• TASK DIRECTIONS:
Write out the lines of the records below, starting at the line that contains "для поддержки бизнеса трех областей" and ending at the line that contains "定性。路线图还帮助团队在整个开发过程中可视化", with both of those lines included. Leave the pictures out of your answer.

<<<<

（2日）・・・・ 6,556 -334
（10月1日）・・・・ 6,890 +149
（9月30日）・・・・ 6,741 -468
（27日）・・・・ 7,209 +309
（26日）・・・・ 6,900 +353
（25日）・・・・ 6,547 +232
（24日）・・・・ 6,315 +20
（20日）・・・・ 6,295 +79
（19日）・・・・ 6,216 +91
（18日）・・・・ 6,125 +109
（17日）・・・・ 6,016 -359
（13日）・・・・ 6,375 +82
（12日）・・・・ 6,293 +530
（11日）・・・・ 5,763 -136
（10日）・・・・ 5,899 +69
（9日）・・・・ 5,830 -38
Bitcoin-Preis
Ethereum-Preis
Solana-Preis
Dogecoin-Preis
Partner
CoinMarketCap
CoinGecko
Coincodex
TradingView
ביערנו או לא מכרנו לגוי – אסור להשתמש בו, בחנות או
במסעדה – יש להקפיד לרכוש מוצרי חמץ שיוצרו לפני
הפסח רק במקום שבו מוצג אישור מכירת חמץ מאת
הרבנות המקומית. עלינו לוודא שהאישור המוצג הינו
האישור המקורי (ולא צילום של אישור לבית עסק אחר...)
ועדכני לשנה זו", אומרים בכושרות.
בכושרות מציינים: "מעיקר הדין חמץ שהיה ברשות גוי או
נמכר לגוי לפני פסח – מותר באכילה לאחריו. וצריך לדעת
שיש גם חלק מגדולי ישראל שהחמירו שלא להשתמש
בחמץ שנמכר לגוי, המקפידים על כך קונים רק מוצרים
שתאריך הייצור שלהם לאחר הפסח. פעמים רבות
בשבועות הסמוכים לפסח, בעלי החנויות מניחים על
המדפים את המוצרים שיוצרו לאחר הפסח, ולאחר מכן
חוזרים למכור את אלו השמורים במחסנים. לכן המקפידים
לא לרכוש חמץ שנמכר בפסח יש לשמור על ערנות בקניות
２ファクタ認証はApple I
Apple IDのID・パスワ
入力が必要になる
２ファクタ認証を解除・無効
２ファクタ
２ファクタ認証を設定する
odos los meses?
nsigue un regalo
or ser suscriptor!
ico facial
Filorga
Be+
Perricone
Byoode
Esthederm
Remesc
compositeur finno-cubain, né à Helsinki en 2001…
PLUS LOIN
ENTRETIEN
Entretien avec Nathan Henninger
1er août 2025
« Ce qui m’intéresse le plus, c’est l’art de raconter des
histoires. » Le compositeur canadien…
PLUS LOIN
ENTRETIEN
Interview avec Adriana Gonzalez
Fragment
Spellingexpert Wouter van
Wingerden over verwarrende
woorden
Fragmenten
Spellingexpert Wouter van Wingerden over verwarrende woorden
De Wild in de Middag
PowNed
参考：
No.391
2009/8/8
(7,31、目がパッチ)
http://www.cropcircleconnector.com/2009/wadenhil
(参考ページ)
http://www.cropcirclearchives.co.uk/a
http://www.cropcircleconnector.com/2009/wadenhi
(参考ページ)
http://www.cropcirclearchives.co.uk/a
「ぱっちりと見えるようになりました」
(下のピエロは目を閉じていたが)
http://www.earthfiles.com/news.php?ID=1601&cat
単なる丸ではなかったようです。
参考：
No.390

>>>>
<<<<

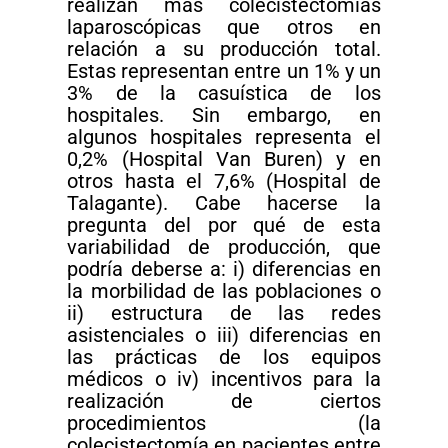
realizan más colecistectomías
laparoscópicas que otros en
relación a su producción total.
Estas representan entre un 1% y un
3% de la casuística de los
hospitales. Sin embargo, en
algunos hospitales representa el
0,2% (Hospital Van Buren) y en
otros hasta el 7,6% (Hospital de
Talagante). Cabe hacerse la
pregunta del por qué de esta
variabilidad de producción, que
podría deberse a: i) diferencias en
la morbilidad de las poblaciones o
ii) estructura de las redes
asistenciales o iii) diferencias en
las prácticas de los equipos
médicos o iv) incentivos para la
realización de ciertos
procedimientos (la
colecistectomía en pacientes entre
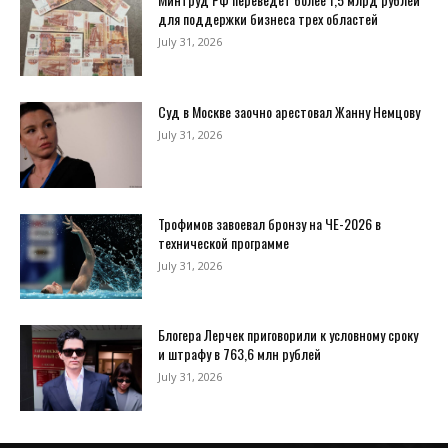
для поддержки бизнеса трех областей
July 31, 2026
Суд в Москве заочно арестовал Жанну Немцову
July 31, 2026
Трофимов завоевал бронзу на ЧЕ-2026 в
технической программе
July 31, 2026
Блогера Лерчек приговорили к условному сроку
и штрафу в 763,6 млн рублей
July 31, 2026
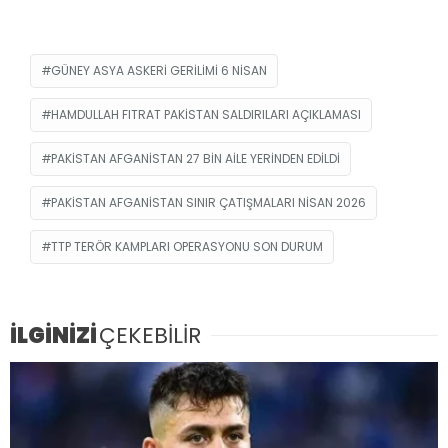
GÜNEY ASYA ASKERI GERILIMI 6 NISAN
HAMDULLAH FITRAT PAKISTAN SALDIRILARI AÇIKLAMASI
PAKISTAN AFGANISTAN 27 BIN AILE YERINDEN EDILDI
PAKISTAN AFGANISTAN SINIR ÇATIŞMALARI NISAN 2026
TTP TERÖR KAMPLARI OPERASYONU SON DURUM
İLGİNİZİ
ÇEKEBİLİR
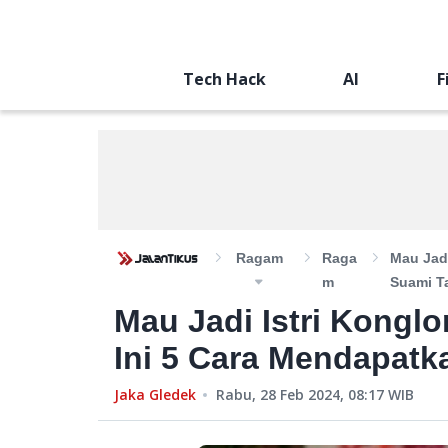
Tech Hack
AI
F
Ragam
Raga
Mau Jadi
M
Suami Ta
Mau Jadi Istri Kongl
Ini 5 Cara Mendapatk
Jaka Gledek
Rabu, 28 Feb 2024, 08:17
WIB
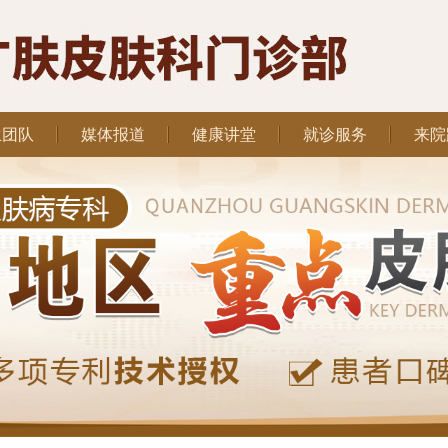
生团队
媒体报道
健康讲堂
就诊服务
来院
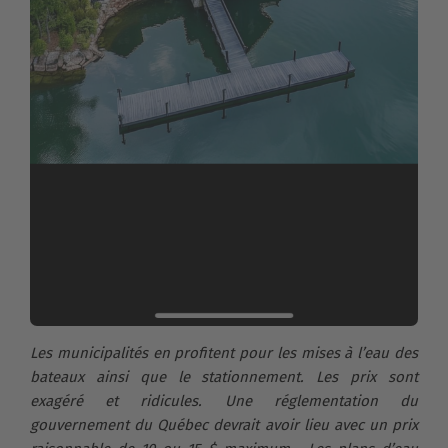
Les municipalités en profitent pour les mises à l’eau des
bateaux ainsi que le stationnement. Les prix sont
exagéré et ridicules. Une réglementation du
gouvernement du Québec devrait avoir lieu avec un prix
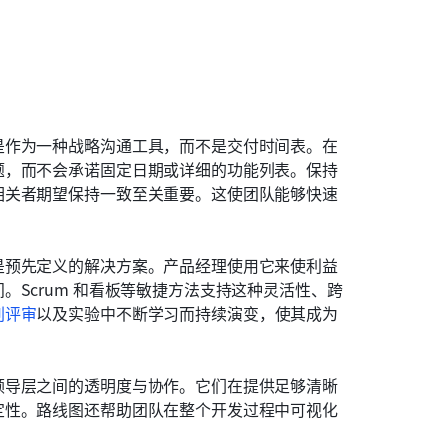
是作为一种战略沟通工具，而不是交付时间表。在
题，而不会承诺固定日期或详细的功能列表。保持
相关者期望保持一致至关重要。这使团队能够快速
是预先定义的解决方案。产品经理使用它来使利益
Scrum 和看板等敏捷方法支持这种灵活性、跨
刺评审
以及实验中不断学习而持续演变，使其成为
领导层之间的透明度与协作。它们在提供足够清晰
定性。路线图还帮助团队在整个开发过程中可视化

>>>>

• REPLY:
для поддержки бизнеса трех областей
July 31, 2026
Суд в Москве заочно арестовал Жанну Немцову
July 31, 2026
Трофимов завоевал бронзу на ЧЕ-2026 в
технической программе
July 31, 2026
Блогера Лерчек приговорили к условному сроку
и штрафу в 763,6 млн рублей
July 31, 2026
GÜNEY ASYA ASKERI GERILIMI 6 NISAN
HAMDULLAH FITRAT PAKISTAN SALDIRILARI AÇIKLAMASI
PAKISTAN AFGANISTAN 27 BIN AILE YERINDEN EDILDI
PAKISTAN AFGANISTAN SINIR ÇATIŞMALARI NISAN 2026
TTP TERÖR KAMPLARI OPERASYONU SON DURUM
İLGİNİZİ
ÇEKEBİLİR
Tech Hack
AI
F
Ragam
Raga
Mau Jadi
M
Suami Ta
Mau Jadi Istri Kongl
Ini 5 Cara Mendapatk
Jaka Gledek
Rabu, 28 Feb 2024, 08:17
WIB
生团队
媒体报道
健康讲堂
就诊服务
来院
Les municipalités en profitent pour les mises à l’eau des
bateaux ainsi que le stationnement. Les prix sont
exagéré et ridicules. Une réglementation du
gouvernement du Québec devrait avoir lieu avec un prix
是作为一种战略沟通工具，而不是交付时间表。在
题，而不会承诺固定日期或详细的功能列表。保持
相关者期望保持一致至关重要。这使团队能够快速
是预先定义的解决方案。产品经理使用它来使利益
Scrum 和看板等敏捷方法支持这种灵活性、跨
刺评审
以及实验中不断学习而持续演变，使其成为
领导层之间的透明度与协作。它们在提供足够清晰
定性。路线图还帮助团队在整个开发过程中可视化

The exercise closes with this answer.